What is Connected Data?
Connected data offers a way to map relationships between data sources to provide context and increase the value of existing data to a business. Data siloes offer little value to a business. By connecting different data points about a subject, such as a customer, a picture can be painted to enrich interactions with the additional context. The more data points about an entity can translate into higher potential value from the relationship.
Connected Data Examples
Below are some examples of where connected data can improve a business function:
Sales
The sales team must be well-informed when interacting with prospects and customers. For prospective customers, it is advantageous to know about changes in a company as change often triggers a purchase. For example, if a customer receives a new investment to expand in a specific area, the resulting job postings and market news can uncover new projects. For existing customer relationships, it is helpful for sales to know of the customer’s open technical issues or enhancement requests.
Marketing
The marketing function is very data-driven, using internal metrics to measure success and external data to understand market and customer dynamics. Each customer journey contains milestones that follow a path to a qualified lead that can be handed to sales. Each data point from that journey, such as landing pages visited, asset downloads, keyword searched, or ad clicks, triggers an uptick in their lead score as a candidate for sales to develop. The accumulation of connected data points creates an understanding of the customer’s interests before the first meaningful conversation occurs.
Service Support
Support organizations use connected data to understand the context of every call or inbound email. The service analyst must understand the environment their product is operating within, the expected service level, the criticality of the business, past escalations, and other open cases to resolve an incident correctly. By looking across all cases to see similar issues, the problem management system can automate root cause analysis to ensure no repeats of an issue.
Account Management
An account manager can do a better job if they can look at historical trends in the relationship, monitor social media to get a feel for the sensitivities their customer may have and come to the meeting armed with the right insights to demonstrate their competency.
Engineering & Development
During the development phase, a company can only test with a subset of use cases compared with a real-world deployment. Collecting and connecting data about production use helps to reduce bugs and allows for proactive maintenance. IoT sensors can provide masses of data to be looked at holistically to understand, with context, how a system operates in the wild.
Manufacturing
Connected data enables manufacturers to make data-driven decisions and optimize supply chain management, resulting in increased efficiency and cost savings. As more manufacturers adopt connected data technologies, they will continue to benefit from improved productivity, quality, and profitability.
Product Management
Product managers regularly interact with users of their product or service to understand its strengths and identify areas for improvement in future revisions. Usage data helps to locate areas that can be retired or refactored as options. The more data points the product manager gathers about the product, the more context is gained about where to take the roadmap for maximum benefit for the vendor and customer.
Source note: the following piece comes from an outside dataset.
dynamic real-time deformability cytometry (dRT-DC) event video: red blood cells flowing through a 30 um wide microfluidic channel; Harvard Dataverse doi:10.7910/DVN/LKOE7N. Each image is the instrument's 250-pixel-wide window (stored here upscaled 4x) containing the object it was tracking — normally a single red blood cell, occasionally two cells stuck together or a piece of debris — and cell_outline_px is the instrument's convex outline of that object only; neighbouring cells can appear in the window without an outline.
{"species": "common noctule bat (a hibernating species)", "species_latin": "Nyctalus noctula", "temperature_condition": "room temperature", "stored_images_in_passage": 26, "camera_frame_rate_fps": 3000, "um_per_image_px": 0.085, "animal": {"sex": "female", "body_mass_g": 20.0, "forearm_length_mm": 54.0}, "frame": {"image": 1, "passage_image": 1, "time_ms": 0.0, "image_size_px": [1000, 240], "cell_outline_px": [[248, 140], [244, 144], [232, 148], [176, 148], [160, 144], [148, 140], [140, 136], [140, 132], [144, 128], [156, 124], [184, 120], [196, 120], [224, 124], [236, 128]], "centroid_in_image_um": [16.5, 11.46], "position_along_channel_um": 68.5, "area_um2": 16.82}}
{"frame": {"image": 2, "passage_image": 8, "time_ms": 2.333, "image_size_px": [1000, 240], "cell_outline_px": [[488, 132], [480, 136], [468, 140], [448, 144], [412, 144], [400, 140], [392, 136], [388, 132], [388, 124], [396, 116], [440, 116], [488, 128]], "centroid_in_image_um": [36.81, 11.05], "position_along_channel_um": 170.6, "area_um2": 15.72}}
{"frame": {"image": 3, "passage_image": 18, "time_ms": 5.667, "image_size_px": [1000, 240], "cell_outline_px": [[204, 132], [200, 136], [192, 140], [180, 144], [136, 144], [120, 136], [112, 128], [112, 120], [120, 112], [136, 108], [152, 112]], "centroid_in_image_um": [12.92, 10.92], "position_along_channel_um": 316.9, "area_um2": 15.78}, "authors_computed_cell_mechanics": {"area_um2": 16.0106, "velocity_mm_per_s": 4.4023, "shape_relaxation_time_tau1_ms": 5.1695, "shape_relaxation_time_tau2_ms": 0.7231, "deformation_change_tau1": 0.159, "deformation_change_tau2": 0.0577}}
Actian Makes it Easy to Analyze
Actian Data Intelligence Platform is purpose-built to help organizations unify, manage, and understand their data across hybrid environments. It brings together metadata management, governance, lineage, quality monitoring, and automation in a single platform. This enables teams to see where data comes from, how it’s used, and whether it meets internal and external requirements.
Through its centralized interface, Actian supports real-time insight into data structures and flows, making it easier to apply policies, resolve issues, and collaborate across departments. The platform also helps connect data to business context, enabling teams to use data more effectively and responsibly. Actian’s platform is designed to scale with evolving data ecosystems, supporting consistent, intelligent, and secure data use across the enterprise. Request your personalized demo.
FAQ
Connected data is an approach where data from multiple systems, applications, and sources is linked through relationships, metadata, and semantics to create a unified, context-rich view across the organization.
Connected data breaks down silos, improves data discoverability, supports accurate analytics, strengthens governance, and enables AI systems to understand how datasets relate to each other across business functions.
By linking data assets through shared entities, lineage, and metadata, connected data provides AI models and analytics engines with context that improves accuracy, relevance, and explainability in insights and predictions.
Key technologies include knowledge graphs, metadata management platforms, data catalogs, master data management (MDM), data lineage tools, semantic models, and integration frameworks that map relationships across systems.
Common use cases include customer 360 views, supply chain visibility, fraud detection, regulatory compliance, data governance, enterprise search, and retrieval-augmented generation (RAG) models that rely on contextual data relationships.
Challenges include integrating disparate systems, aligning schemas, maintaining consistent metadata, establishing governance standards, mapping lineage across complex pipelines, and ensuring the accuracy of relationships over time.